The argument we were having yesterday was about whether or not women should dress to avoid encouraging men to make inappropriate advances towards us; in essence, saying that we are responsible for the response. Personally, I think this is nonsense. How can I be held responsible for how another person thinks? How is anything I choose to wear causing a man to feel that he has a right to approach me with lewd comments, to try to inappropriately touch me, or encouraging rape? Why do people think that a scantily dressed woman is more likely to be assaulted than a woman covered from head to toe? A 25-year study of Muslim countries from Morocco to Pakistan shows that these countries have sky-rocketing numbers of women being raped, and yet they are covered in long flowing robes, not leggings and tank tops.

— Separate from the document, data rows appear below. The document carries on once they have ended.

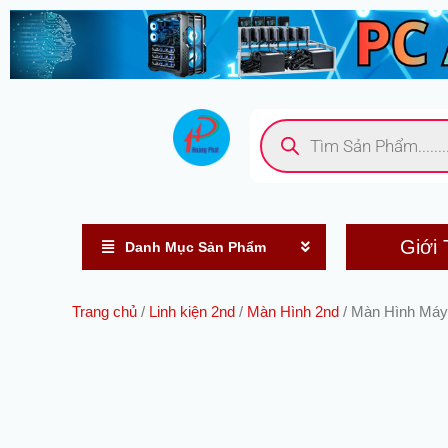
Nhảy
tới
nội
dung
Tìm
kiếm
sản
phẩm
Giới 
Danh Mục Sản Phẩm
Trang chủ
/
Linh kiện 2nd
/
Màn Hình 2nd
/ Màn Hình Máy 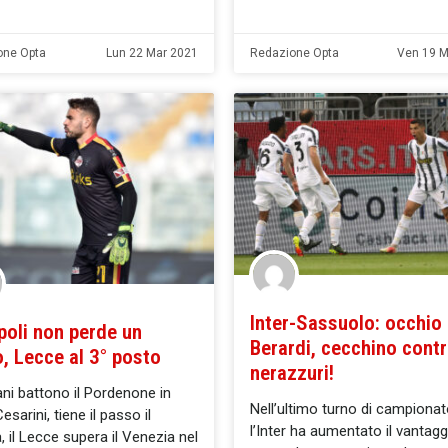
one Opta
Lun 22 Mar 2021
Redazione Opta
Ven 19 M
Inter-Sassuolo: occhio
poli non perde un
Berardi, cecchino contr
, Lecce al 3° posto
nerazzuri!
ani battono il Pordenone in
Nell’ultimo turno di campiona
sarini, tiene il passo il
l’Inter ha aumentato il vantagg
 il Lecce supera il Venezia nel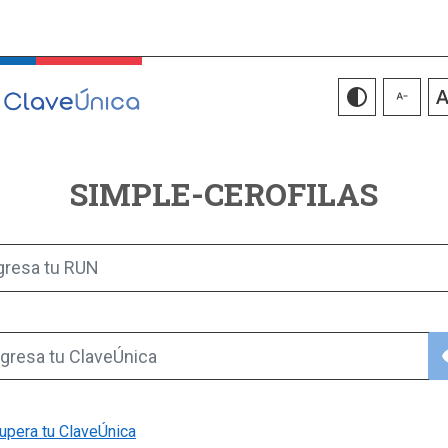
SIMPLE-CEROFILAS
gresa tu RUN
vis
gresa tu ClaveÚnica
upera tu ClaveÚnica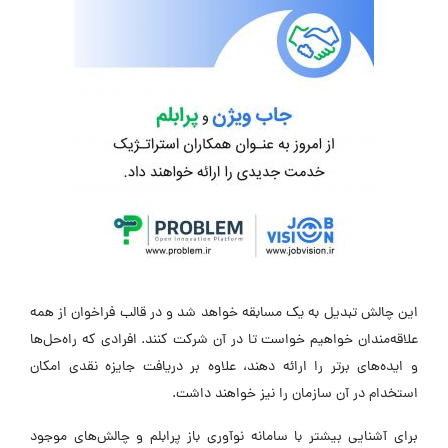
این چالش تبدیل به یک مسابقه خواهد شد و در قالب فراخوان از همه
علاقه‌مندان خواهیم خواست تا در آن شرکت کنند. افرادی که راه‌حل‌ها
و ایده‌های برتر را ارائه دهند، علاوه بر دریافت جایزه نقدی امکان
استخدام در آن سازمان را نیز خواهند داشت.
برای آشنایی بیشتر با سامانه نوآوری باز پرابلم و چالش‌های موجود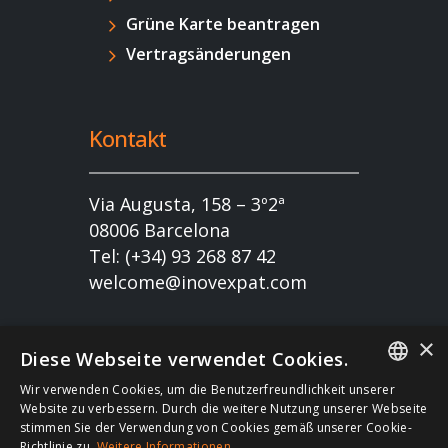
Grüne Karte beantragen
Vertragsänderungen
Kontakt
Via Augusta, 158 – 3º2ª
08006 Barcelona
Tel: (+34) 93 268 87 42
welcome@inovexpat.com
×
Diese Webseite verwendet Cookies.
Wir verwenden Cookies, um die Benutzerfreundlichkeit unserer
FRENCH
Website zu verbessern. Durch die weitere Nutzung unserer Webseite
stimmen Sie der Verwendung von Cookies gemäß unserer Cookie-
Copyright 2022 INOV es una correduría de seguros
SPANISH
Richtlinie zu.
Weitere Informationen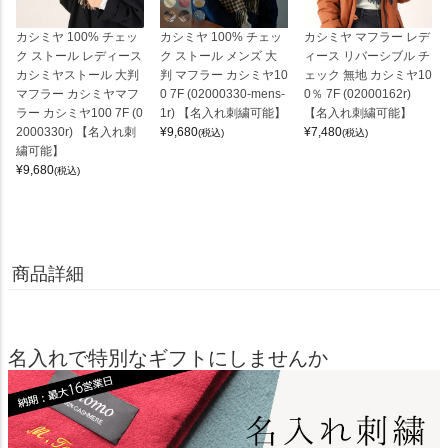
カシミヤ 100% チェッ
カシミヤ 100% チェッ
カシミヤ マフラー レデ
ク ストール レディース
ク ストール メンズ 大
ィース リバーシブル チ
カシミヤストール 大判
判 マフラー カシミヤ10
ェック 無地 カシミヤ10
マフラー カシミヤマフ
0 7F (02000330-mens-
0％ 7F (02000162r)
ラー カシミヤ100 7F (0
1r) 【名入れ刺繍可能】
【名入れ刺繍可能】
2000330r) 【名入れ刺
¥
9,680
¥
7,480
(税込)
(税込)
繍可能】
¥
9,680
(税込)
商品詳細
名入れで特別なギフトにしませんか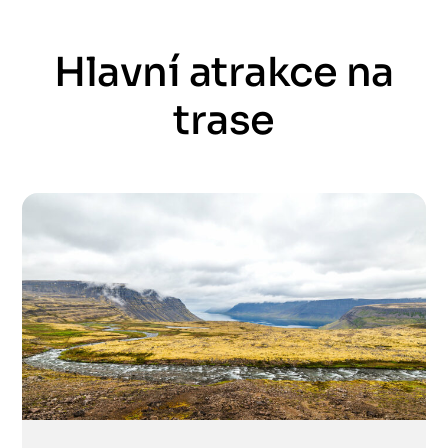
Hlavní atrakce na
trase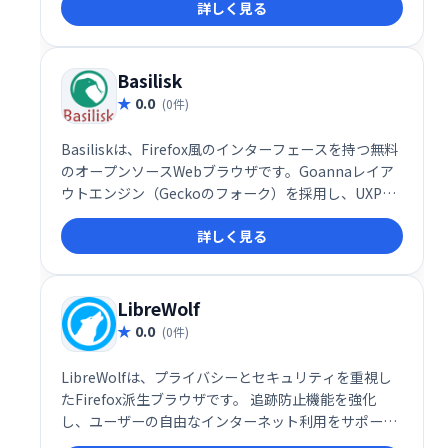
詳しく見る
Basilisk
0.0
(0件)
Basiliskは、Firefox風のインターフェースを持つ無料
のオープンソースWebブラウザです。Goannaレイア
ウトエンジン（Geckoのフォーク）を採用し、UXP上
に構築されています。Mozillaコードベースを基に開発
詳しく見る
されており、ServoやRustは使用していません。シン
プルで使いやすいブラウジング体験を提供します。
LibreWolf
0.0
(0件)
LibreWolfは、プライバシーとセキュリティを重視し
たFirefox派生ブラウザです。 追跡防止機能を強化
し、ユーザーの自由なインターネット利用をサポート
します。 煩わしい広告やトラッキングをブロックし、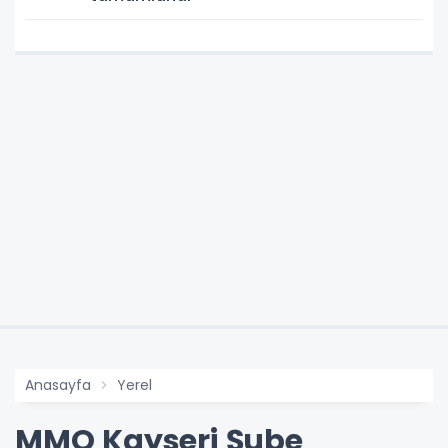
Anasayfa
Yerel
MMO Kayseri Şube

Claims that rape and sexual assault cases have risen in Europe are attributed to changes in the laws, according this article https://www.bbc.com/news/uk-politics-39056786. Some studies say the increase in the availability of pornography on the internet is responsible too. The fact is that for centuries women have been oppressed and targeted, and sexual assault is nothing new, nor is it the responsibility of any woman because of what she wears. I remember being told to cover up and “leave a little to the imagination”. Imagination may also be very stimulating to the male mind!

Men need to understand that women do not dress to please them. We dress to please ourselves. Some of us dress for comfort, others dress to feel confident, pretty, or to emulate a fashion or celebrity icon. Men are very sexual creatures, but so are women. We also feel attracted to random males who we encounter on a daily basis. A well-dressed man or a man who is shirtless and displaying a toned body is  just as much a turn-on for women, but we are conditioned to keep our thoughts to ourselves. We are not immune to the laws of sexual attraction, we just have more self-control.

I think that in societies that are very religious women come in for far more criticism for their dress and behaviour than men do. Pastors preach that women should be subservient and modest, yet they say very little about how men should behave. High numbers of single parent families also contribute to the lack of respect that is shown to women. Women who get pregnant out of wedlock are shamed by the churches, while the men are pretty much given a free pass. Boys being raised in homes without fathers and no male role models are not learning how to respect women. Music that degrades women and portrays men as dogs is prevalent amongst our youth. We have a constant daily onslaught on social media of women getting in fights, men beating women, and images of women dressing in clothes that really don’t fit or flatter their bodies. We are constantly seeing women being body shamed. We are too fat, too thin, to ugly, too sexy, too “provocative”.

Boys need to be taught how to respect everyone, no matter how they look or dress. Girls should have the freedom to choose how to dress, with guidance of how to make the very best of themselves. As one of my Facebook friends commented, “It’s very exhausting to be a woman The Bahamas.”

Come on fellas, stop blaming the women for your inability to take responsibility for your own thoughts and actions!